CFPB Expectations Change as Your Credit Union Grows Beyond $10B
As credit unions grow above $10B in assets, the CFPB will conduct examinations more frequently, in greater detail, and become highly focused on pockets of potential risk concern and the thoughtful evolution of the compliance management realm.
Staying ‘Ahead of the Curve’ with the CFPB’s Compliance Environment Expectations
Readying your credit union requires planning, resources (both headcount and appropriate systems), and robust change management. The Compliance Department and other compliance subject matter experts should always have a seat at the table and must sign-off on changes to standard run-the-business and new initiatives.
In our experience, it can take two to three years to develop a CFPB expected baseline Compliance Management System. You need time to design the program and get approval for headcount and systems resources. It takes even more time to develop procedures that are regulator friendly.

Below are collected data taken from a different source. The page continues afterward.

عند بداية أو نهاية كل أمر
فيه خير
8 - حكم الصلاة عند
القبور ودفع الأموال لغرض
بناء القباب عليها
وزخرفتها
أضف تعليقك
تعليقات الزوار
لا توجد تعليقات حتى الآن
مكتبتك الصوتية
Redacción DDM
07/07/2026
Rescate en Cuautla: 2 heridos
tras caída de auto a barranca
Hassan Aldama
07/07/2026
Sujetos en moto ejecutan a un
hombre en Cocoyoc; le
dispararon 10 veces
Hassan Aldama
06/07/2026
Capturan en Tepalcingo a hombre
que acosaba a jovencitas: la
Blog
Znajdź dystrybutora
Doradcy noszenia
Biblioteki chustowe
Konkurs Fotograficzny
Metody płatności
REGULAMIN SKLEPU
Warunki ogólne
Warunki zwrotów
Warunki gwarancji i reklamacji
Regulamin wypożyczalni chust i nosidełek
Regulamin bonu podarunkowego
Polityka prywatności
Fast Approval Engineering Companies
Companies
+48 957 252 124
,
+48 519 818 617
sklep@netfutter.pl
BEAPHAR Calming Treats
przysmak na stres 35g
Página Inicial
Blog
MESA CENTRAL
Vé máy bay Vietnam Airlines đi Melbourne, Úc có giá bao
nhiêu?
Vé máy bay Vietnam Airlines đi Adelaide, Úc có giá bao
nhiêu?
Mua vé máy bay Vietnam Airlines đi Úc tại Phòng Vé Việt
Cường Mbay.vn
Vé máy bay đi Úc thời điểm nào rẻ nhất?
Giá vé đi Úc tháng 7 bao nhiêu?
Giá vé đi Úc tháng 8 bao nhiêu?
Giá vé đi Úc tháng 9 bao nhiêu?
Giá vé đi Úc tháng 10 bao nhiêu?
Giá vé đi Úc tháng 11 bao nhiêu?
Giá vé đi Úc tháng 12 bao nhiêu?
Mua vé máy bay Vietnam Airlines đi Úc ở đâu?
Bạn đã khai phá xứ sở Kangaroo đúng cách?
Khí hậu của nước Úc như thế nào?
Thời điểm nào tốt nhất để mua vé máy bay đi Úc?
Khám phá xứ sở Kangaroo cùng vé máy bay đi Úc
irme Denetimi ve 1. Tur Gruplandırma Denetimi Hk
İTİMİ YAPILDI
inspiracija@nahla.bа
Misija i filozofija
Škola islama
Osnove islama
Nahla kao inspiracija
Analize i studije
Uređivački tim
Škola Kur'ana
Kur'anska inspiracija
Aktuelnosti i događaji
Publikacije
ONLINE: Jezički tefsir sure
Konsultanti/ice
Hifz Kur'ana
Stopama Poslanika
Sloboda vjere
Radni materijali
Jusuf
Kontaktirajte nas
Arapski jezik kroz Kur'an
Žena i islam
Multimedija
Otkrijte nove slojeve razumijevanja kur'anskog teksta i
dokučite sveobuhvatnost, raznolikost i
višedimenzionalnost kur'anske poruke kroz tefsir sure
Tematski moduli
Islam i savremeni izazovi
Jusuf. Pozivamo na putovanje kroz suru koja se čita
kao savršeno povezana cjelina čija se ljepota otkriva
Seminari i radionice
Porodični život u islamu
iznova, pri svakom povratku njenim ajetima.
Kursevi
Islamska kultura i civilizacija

The emphasis on appropriate procedures cannot be made more strongly. Desktop procedures almost always tend to confuse and frustrate examiners. Operating procedures should be plain English, prose that includes specific information. Examiners need details to understand the relevant processes, including associated controls and ties to specific regulation requirements.
Finally, to ensure that you have a well-defined road map to share with regulators about where you have been, where you are currently, and where you are heading for a continuous improvement compliance management journey. Of great importance is that the CFPB and the NCUA ONES are remarkably appreciative of transparency.